The effectiveness of thrombolytic therapy decreases with increasing age of the occlusive coronary thrombus.²⁵ In contrast, clinical outcomes after primary PCI appear to be less dependent on the time to treatment. Although primary PCI within 2 hours of presentation is associated with lower mortality compared with PCI performed 2 or more hours after presentation, both short-term and long-term mortality are independent of time to reperfusion in patients undergoing primary PCI after more than 2 hours.^{26 - 27} This observation led to the evaluation of safety and effectiveness of immediate transfer of patients with STEMI to hospitals capable of performing primary PCI compared with on-site administration of thrombolytics. A meta-analysis of 6 RCTs (3750 patients, with 1887 randomized to emergent transfer for primary PCI up to 12 hours after onset of symptoms, and 1863 to on-site thrombolytic therapy) showed that emergent transfer is technically feasible and safe and is associated with improved clinical outcomes.²⁸

Randomized controlled trials have compared primary PCI alone with primary PCI with insertion of a stent in the infarct-related artery. Stent placement did not affect mortality but resulted in reduced restenosis and reocclusion rates during the ensuing 6 months.^{29 - 30} In another study, the platelet GP IIb/IIIa inhibitor abciximab was evaluated to determine whether its administration at the time of primary PCI improved clinical outcomes.³¹ Abciximab administration reduced subacute thrombosis, recurrent ischemia, and repeat revascularization procedures during the first month after primary PCI or stenting. However, it did not improve blood flow rates or reduce the rates of angiographic restenosis, late reocclusion of the infarct-related artery, or clinical outcomes at 6 months. Whether earlier administration of platelet GP IIb/IIIa inhibition leads to improved blood flow in the infarct-related artery at baseline is not known.

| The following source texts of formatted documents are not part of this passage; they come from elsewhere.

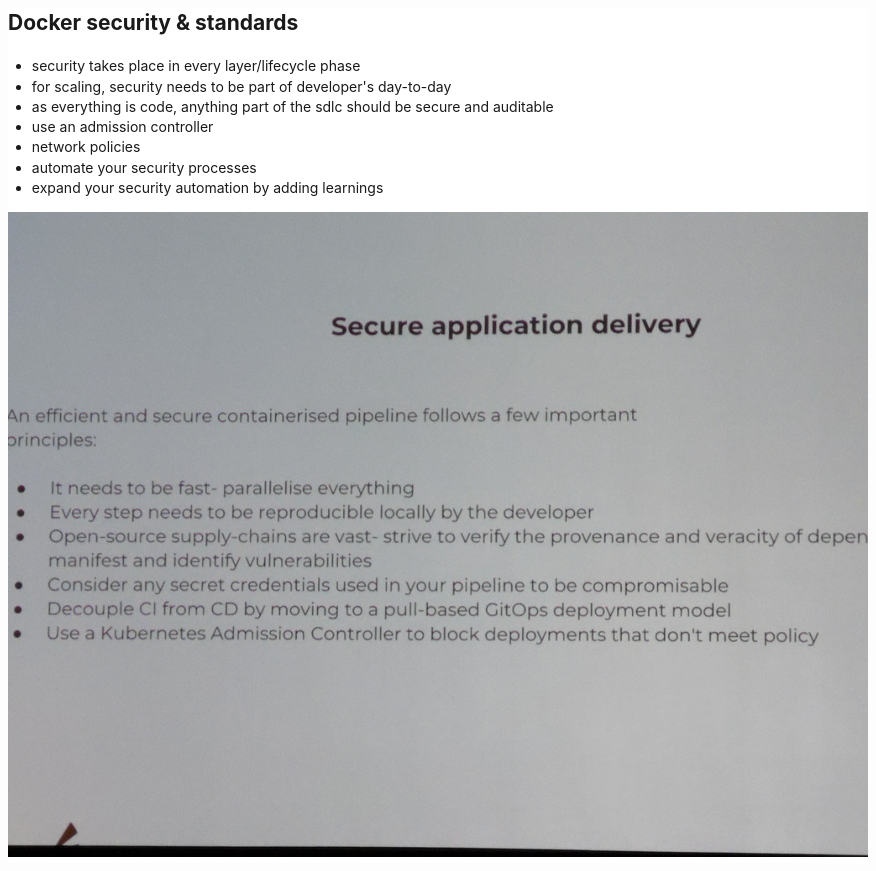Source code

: ## Docker security & standards

* security takes place in every layer/lifecycle phase
* for scaling, security needs to be part of developer's day-to-day
* as everything is code, anything part of the sdlc should be secure and auditable
* use an admission controller
* network policies
* automate your security processes
* expand your security automation by adding learnings

![Secure 1](../images/dockerconeu2018/secure-1.jpg)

Facilitated PCI refers to treatment with low-dose thrombolytics, platelet GP IIb/IIIa inhibitors, or both prior to PCI. The rationale for this approach is to provide the earliest possible pharmacologic reperfusion before attempting definitive mechanical revascularization of the infarct-related artery. Four RCTs have compared facilitated PCI with primary PCI.^{32 - 35} These studies have shown no benefit and possible harm associated with the facilitated approach, primarily because of increased bleeding complications. Additional RCTs enrolling larger numbers of patients are ongoing and will evaluate the effectiveness and safety of this approach using various doses and combinations of thrombolytic therapy and platelet GP IIb/IIIa inhibition.

The primary treatment objective in patients with STEMI is to reestablish coronary blood flow in the infarct-related artery as quickly as possible. The available data suggest that when available and performed in experienced centers primary PCI is the method of choice to establish reperfusion.